Sometimes he, and James, and Lucy, would go out in the woods with his little wheelbarrow, and dig up roots of flowers and little trees there, and bring them in, and set them out here and there. But he did not proceed regularly with this ground. He did not dig it all up first, and then form a regular plan for the whole; and the consequence was, that it soon became very irregular. He would want to make a path one day where he had set out a little tree, perhaps, a few days before; and it often happened that, when he was making a little trench to sow one kind of seeds, out came a whole parcel of others that he had put in before, and forgotten.
Then, when the seeds came up in his playing-garden, they came up here and there, irregularly; but, in his working-garden, all looked orderly and beautiful.
One evening, just before sundown, Rollo brought out his father and mother to look at his two gardens. The difference between them was very great; and Rollo, as he ran along before his father, said that [pg 112]he thought the working plan of making a garden was a great deal better than the playing plan.
“That depends upon what your object is.”
“How so?” said Rollo.
“Why, which do you think you have had the most amusement from, thus far?”

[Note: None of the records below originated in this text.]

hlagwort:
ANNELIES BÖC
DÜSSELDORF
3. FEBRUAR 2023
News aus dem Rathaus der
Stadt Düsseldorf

“Why, I have had most amusement, I suppose, in the little garden in the corner.”
“Yes,” said his father, “undoubtedly. But the other appears altogether the best now, and will produce altogether more in the end. So, if your object is useful results, you must manage systematically, regularly, and patiently; but if you only want amusement as you go along, you had better do every day just as you happen to feel inclined.”
“Well, father, which do you think is best for a boy?”
“For quite small boys, a garden for play is best. They have not patience or industry enough for any other.”